EXTRAIT FOURNI >>
====

27 octobre 2017

Tout s'explique

Condamnation en France dans une affaire des biens mal acquis

De quoi Teodorin Obiang est-il reconnu coupable ?

Le tribunal correctionnel de Paris a condamné aujourd’hui Teodorin Obiang, vice-président de la Guinée équatoriale et fils du président en place depuis 1979, à trois ans de prison avec sursis et 30 millions d’euros d’amende avec sursis. Il s’agit de la première condamnation en France d’un dirigeant africain dans une affaire de biens mal acquis. Teodorin Obiang est reconnu coupable de blanchiment d’abus de biens sociaux, de détournement de fonds publics, d’abus de confiance et de corruption. Il lui est reproché d’avoir acquis ainsi de manière frauduleuse des biens et du patrimoine en France, dont un immeuble de près de 3 000 m2 avenue Foch à Paris, acquis pour 25 millions d’euros, ainsi que des voitures de luxe ou des œuvres d’art. En 2014, Teodorin Obiang, poursuivi pour des raisons similaires aux États-Unis, était parvenu à un arrangement en vendant plusieurs de ses biens acquis sur le territoire américain.

Quelle est la situation de la famille Obiang au pouvoir en Guinée équatoriale ?

Teodorin Obiang a cumulé plusieurs postes de pouvoir en Guinée équatoriale : ministre de l’Agriculture et des Forêts à partir de 1998, il devient second vice-président en 2012, puis premier vice-président en 2016. Son père, Teodoro Obiang, réélu président en avril avec 93,7 % des voix, est au pouvoir depuis 1979. Il avait alors renversé son oncle, à la tête de l’État depuis 1968. La fortune de Teodoro Obiang a été estimée en 2006 à 600 millions de dollars par le magazine américain Forbes, qui révélait alors qu’après la découverte de gisements de pétrole dans le pays dans les années 1990, devenus la principale richesse du pays, Obiang avait déposé de l’argent aux États-Unis. Selon le Programme des Nations unies pour le développement, la Guinée équatoriale est classée à la 135e place sur 188 pays en matière de développement.

Sur quoi portent les autres affaires de biens mal acquis en cours en France ?

La branche française de Transparency International et l’ONG Sherpa, les deux organisations de lutte contre la corruption à l’origine du procès de Teodorin Obiang, avaient également déposé plainte en 2008 en France contre deux autres chefs d’État africain, le président du Congo-Brazzaville Denis Sassou-Nguesso et le président gabonais Omar Bongo (mort en 2009), et contre plusieurs membres de leur entourage. L’instruction sur le volet gabonais est terminée, ont annoncé les ONG en septembre. Les juges ont transmis le dossier au parquet national financier. L’enquête révélait que l’ancien chef d’État et sa famille avait accumulé 68 millions d’euros de biens mobiliers et immobiliers de manière frauduleuse en France. L’ancien président de la Centrafrique François Bozizé est également poursuivi en France.

====

LISTE FOURNIE >>
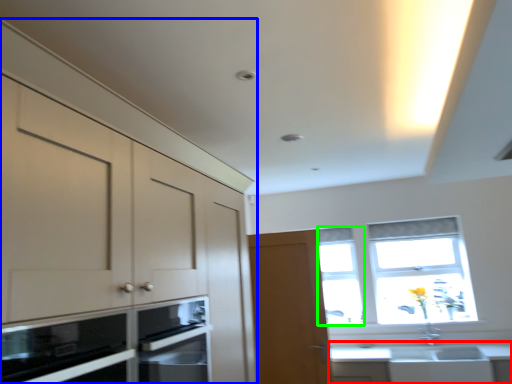
Question: Considering the real-world distances, which object is farthest from countertop (highlighted by a red box)? cabinetry (highlighted by a blue box) or window (highlighted by a green box)?

Choices:
 (A) cabinetry
 (B) window

Answer: (A)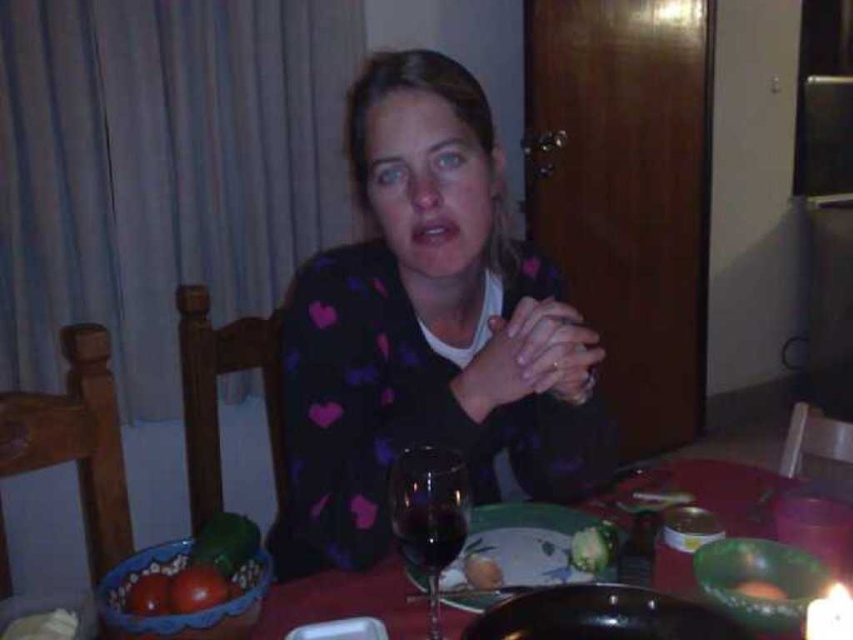
Question: Which point is farther to the camera?

Choices:
 (A) glassy dark green plate at center
 (B) transparent wax candle at lower right
 (C) transparent glass wine glass at center

Answer: (A)

Question: Which object is positioned closest to the transparent wax candle at lower right?

Choices:
 (A) smooth orange carrot at center
 (B) green glass bowl at lower right
 (C) transparent glass at center

Answer: (B)

Question: Is glassy dark green plate at center positioned behind green glass bowl at lower right?

Choices:
 (A) no
 (B) yes

Answer: (B)

Question: Does transparent wax candle at lower right lie in front of smooth orange carrot at center?

Choices:
 (A) yes
 (B) no

Answer: (A)

Question: Which of the following is the farthest from the observer?

Choices:
 (A) glassy dark green plate at center
 (B) matte glass platter at center
 (C) transparent glass wine glass at center

Answer: (A)

Question: From the image, what is the correct spatial relationship of glassy dark green plate at center in relation to transparent glass at center?

Choices:
 (A) below
 (B) above

Answer: (A)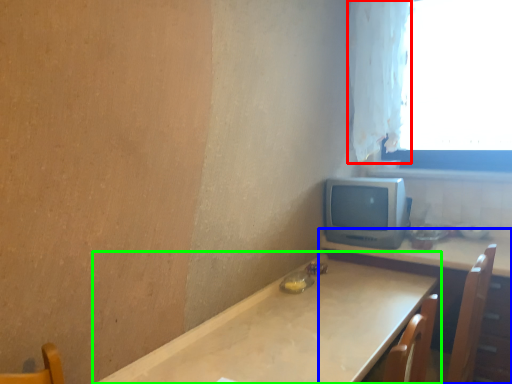
Question: Estimate the real-world distances between objects in this image. Which object is farther from curtain (highlighted by a red box), table (highlighted by a blue box) or table (highlighted by a green box)?

Choices:
 (A) table
 (B) table

Answer: (B)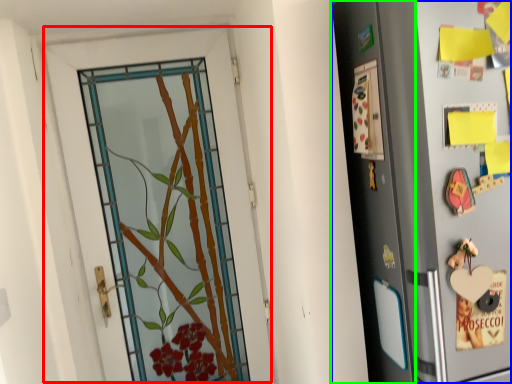
Question: Which object is positioned farthest from door (highlighted by a red box)? Select from refrigerator (highlighted by a blue box) and screen door (highlighted by a green box).

Choices:
 (A) refrigerator
 (B) screen door

Answer: (A)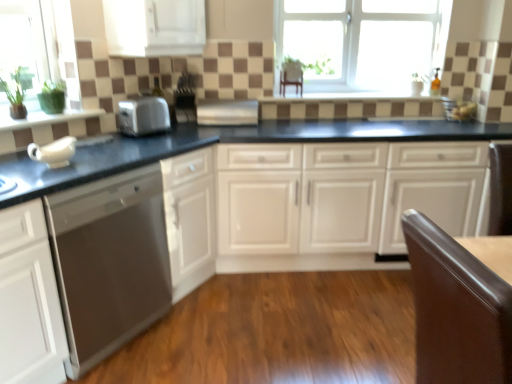
Question: Is black granite countertop at center facing towards satin silver toaster at center, placed as the 1th appliance when sorted from left to right?

Choices:
 (A) no
 (B) yes

Answer: (A)

Question: Does black granite countertop at center have a smaller size compared to satin silver toaster at center, arranged as the 2th appliance when viewed from the right?

Choices:
 (A) yes
 (B) no

Answer: (B)

Question: From the image's perspective, is black granite countertop at center above satin silver toaster at center, placed as the 1th appliance when sorted from left to right?

Choices:
 (A) no
 (B) yes

Answer: (A)

Question: Does black granite countertop at center have a lesser height compared to satin silver toaster at center, arranged as the 2th appliance when viewed from the right?

Choices:
 (A) yes
 (B) no

Answer: (B)

Question: Are black granite countertop at center and satin silver toaster at center, arranged as the 2th appliance when viewed from the right, located far from each other?

Choices:
 (A) no
 (B) yes

Answer: (A)

Question: Does black granite countertop at center appear on the right side of satin silver toaster at center, placed as the 1th appliance when sorted from left to right?

Choices:
 (A) yes
 (B) no

Answer: (A)

Question: Is satin silver toaster at center, placed as the 1th appliance when sorted from left to right, at the back of glossy brown chair at lower right?

Choices:
 (A) yes
 (B) no

Answer: (B)

Question: Is glossy brown chair at lower right with satin silver toaster at center, placed as the 1th appliance when sorted from left to right?

Choices:
 (A) no
 (B) yes

Answer: (A)

Question: Can you confirm if glossy brown chair at lower right is bigger than satin silver toaster at center, arranged as the 2th appliance when viewed from the right?

Choices:
 (A) no
 (B) yes

Answer: (B)

Question: From a real-world perspective, does glossy brown chair at lower right sit lower than satin silver toaster at center, arranged as the 2th appliance when viewed from the right?

Choices:
 (A) yes
 (B) no

Answer: (A)

Question: Is glossy brown chair at lower right outside of satin silver toaster at center, arranged as the 2th appliance when viewed from the right?

Choices:
 (A) no
 (B) yes

Answer: (B)

Question: Can you confirm if glossy brown chair at lower right is taller than satin silver toaster at center, arranged as the 2th appliance when viewed from the right?

Choices:
 (A) yes
 (B) no

Answer: (A)

Question: Is satin silver toaster at center oriented away from black granite countertop at center?

Choices:
 (A) yes
 (B) no

Answer: (B)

====

CONSIGNE >> Restituez fidèlement le passage de l'extrait qui va de « Teodorin Obiang a » jusqu'à « matière de développement. ». La liste constitue un matériau distinct de l'extrait.

RÉPONSE ATTENDUE >>
Teodorin Obiang a cumulé plusieurs postes de pouvoir en Guinée équatoriale : ministre de l’Agriculture et des Forêts à partir de 1998, il devient second vice-président en 2012, puis premier vice-président en 2016. Son père, Teodoro Obiang, réélu président en avril avec 93,7 % des voix, est au pouvoir depuis 1979. Il avait alors renversé son oncle, à la tête de l’État depuis 1968. La fortune de Teodoro Obiang a été estimée en 2006 à 600 millions de dollars par le magazine américain Forbes, qui révélait alors qu’après la découverte de gisements de pétrole dans le pays dans les années 1990, devenus la principale richesse du pays, Obiang avait déposé de l’argent aux États-Unis. Selon le Programme des Nations unies pour le développement, la Guinée équatoriale est classée à la 135e place sur 188 pays en matière de développement.